Dual Regression for Efficient Hand Pose Estimation

Hand pose estimation constitutes prime attainment for human-machine interaction-based applications. Real-time operation is vital in such tasks. Thus, a reliable estimator should exhibit low computational complexity and high precision at the same time. Previous works have explored the regression techniques, including the coordinate regression and heatmap regression methods. Primarily incorporating ideas from them, in this paper, we propose a novel, fast and accurate method for hand pose estimation, which adopts a lightweight network architecture and a post-processing scheme. Hence, our architecture uses a Dual Regression strategy, consisting of two regression branches, namely the coordinate and the heatmap ones, and we refer to the proposed method as DRHand. By carefully selecting the branches' characteristics, the proposed structure has been designed to exploit the benefits of the two methods mentioned above while impoverishing their weaknesses to some extent. The two branches are supervised separately during training, and a post-processing module estimates their outputs to boost reliability.

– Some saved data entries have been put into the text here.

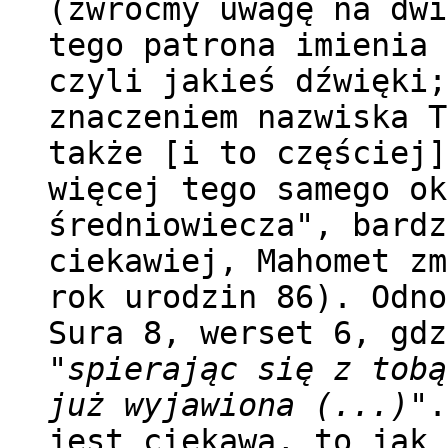
(zwróćmy uwagę na dwi
tego patrona imienia 
czyli jakieś dźwięki;
znaczeniem nazwiska T
także [i to częściej]
więcej tego samego ok
średniowiecza", bardz
ciekawiej, Mahomet zm
rok urodzin 86). Odn
Sura 8, werset 6, gdz
"spierając się z tobą
już wyjawiona (...)"
.
jest ciekawa, to jak 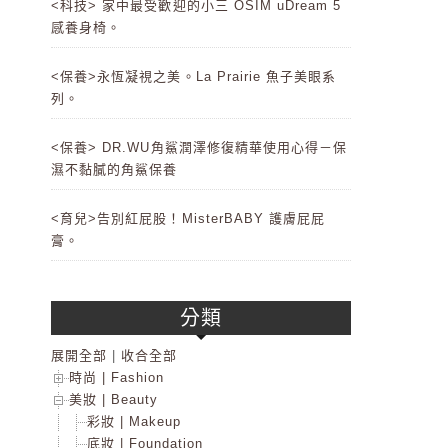
<科技> 家中最受歡迎的小三 OSIM uDream 5
感養身椅。
<保養>永恆凝視之美。La Prairie 魚子美眼系
列。
<保養> DR.WU角鯊潤澤修復精華使用心得－保
濕不黏膩的角鯊保養
<育兒>告別紅屁股！MisterBABY 護膚屁屁
膏。
分類
展開全部
|
收合全部
時尚 | Fashion
美妝 | Beauty
彩妝 | Makeup
底妝 | Foundation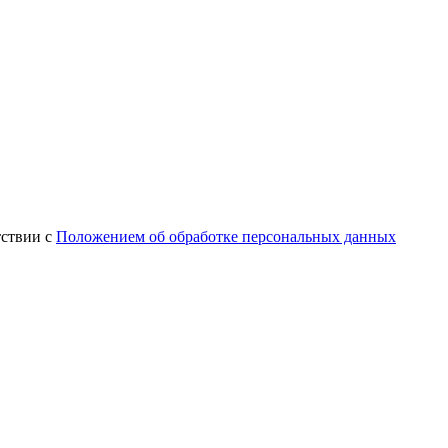
тствии с
Положением об обработке персональных данных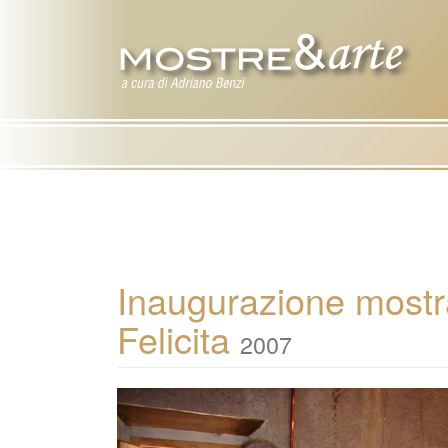
Inaugurazione mostr
Felicita
2007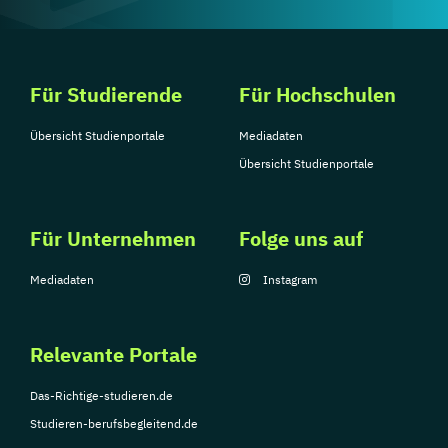
Für Studierende
Für Hochschulen
Übersicht Studienportale
Mediadaten
Übersicht Studienportale
Für Unternehmen
Folge uns auf
Mediadaten
Instagram
Relevante Portale
Das-Richtige-studieren.de
Studieren-berufsbegleitend.de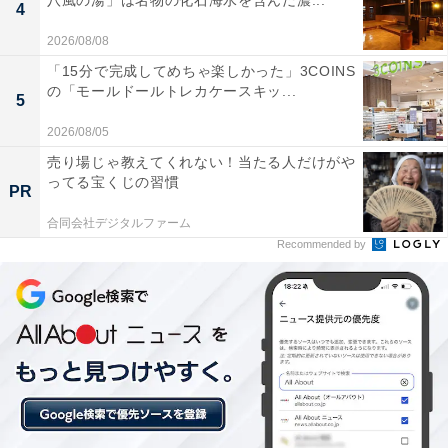
八風の湯」は名物の化石海水を含んだ濃...
4
できるので非常に便利です
2026/08/08
「15分で完成してめちゃ楽しかった」3COINS
の「モールドールトレカケースキッ...
5
ワイヤレスでどこにでも持ち運べるためキッチンで
2026/08/05
料理をしながら重宝しています
売り場じゃ教えてくれない！当たる人だけがや
ってる宝くじの習慣
PR
テレビの音声を耳元でクリアに聴きたい人や、離れた場
合同会社デジタルファーム
所からでも快適にテレビを操作したい人には、おすすめ
Recommended by
の商品といえそうです。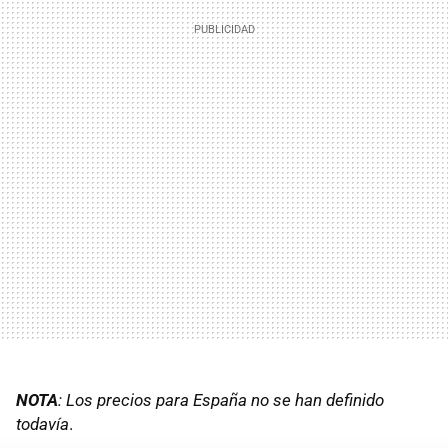
NOTA
: Los precios para España no se han definido
todavía
.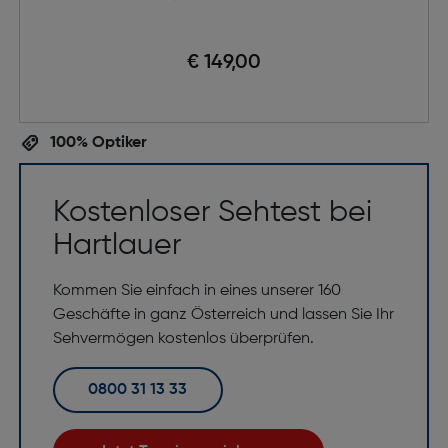
€ 149,00
100% Optiker
Kostenloser Sehtest bei
Hartlauer
Kommen Sie einfach in eines unserer 160
Geschäfte in ganz Österreich und lassen Sie Ihr
Sehvermögen kostenlos überprüfen.
0800 31 13 33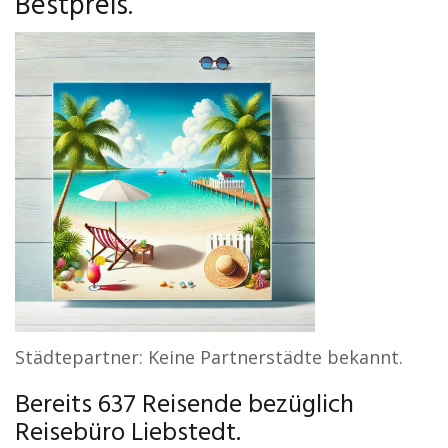
Bestpreis.
Städtepartner: Keine Partnerstädte bekannt.
Bereits 637 Reisende bezüglich
Reisebüro Liebstedt.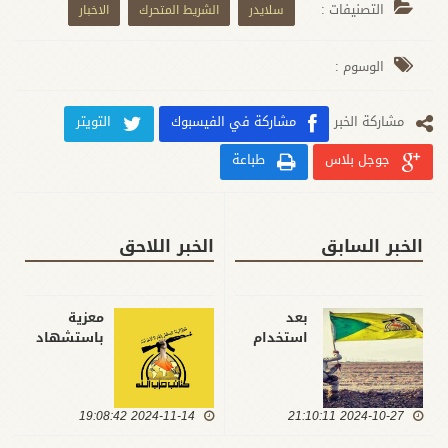
التصنيفات :
سلايدر
الشريط المتحرك
الاخبار
الوسوم :
مشارکة الخبر
مشاركة في الفيسبوك
التويتر
جوجل بلاس
طباعة
الخبر السابق
الخبر اللاحق
بعد
معزية
استخدام
باستشهاد
الصهاينة
السيدة
للأجواء
الزهراء..
العراقية
كتائب حزب
2024-10-27 21:10:11
بالاعتداء
2024-11-14 19:08:42
الله: إن هذه
على إيران..
الحوراء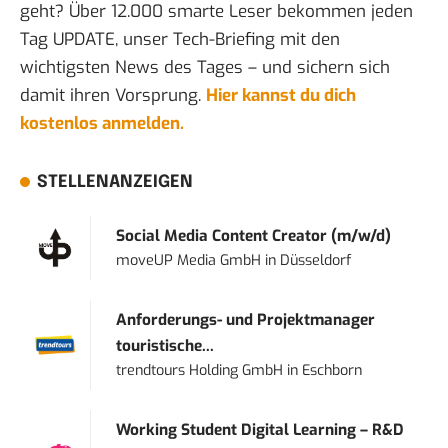
geht? Über 12.000 smarte Leser bekommen jeden
Tag UPDATE, unser Tech-Briefing mit den
wichtigsten News des Tages – und sichern sich
damit ihren Vorsprung.
Hier kannst du dich
kostenlos anmelden.
STELLENANZEIGEN
Social Media Content Creator (m/w/d)
moveUP Media GmbH
in
Düsseldorf
Anforderungs- und Projektmanager
touristische...
trendtours Holding GmbH
in
Eschborn
Working Student Digital Learning – R&D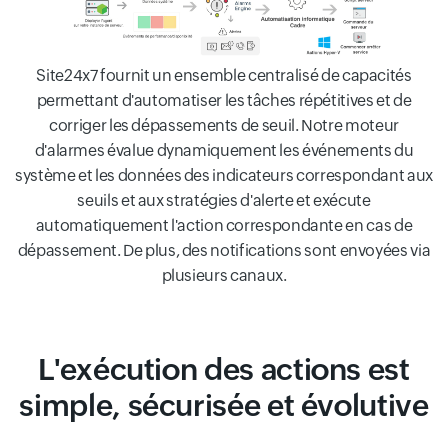
Site24x7 fournit un ensemble centralisé de capacités
permettant d'automatiser les tâches répétitives et de
corriger les dépassements de seuil. Notre moteur
d'alarmes évalue dynamiquement les événements du
système et les données des indicateurs correspondant aux
seuils et aux stratégies d'alerte et exécute
automatiquement l'action correspondante en cas de
dépassement. De plus, des notifications sont envoyées via
plusieurs canaux.
L'exécution des actions est
simple, sécurisée et évolutive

This way, our novel pipeline is considerably faster, reaching 44.39 frames-per-second on an NVIDIA Jetson TX2 graphics processing unit, offering a beyond real-time performance for any custom robotics application. Lastly, extensive experiments conducted on two publicly-available datasets demonstrate that the proposed framework outperforms previous state-of-the-art techniques and can generalize on various hand pose scenarios.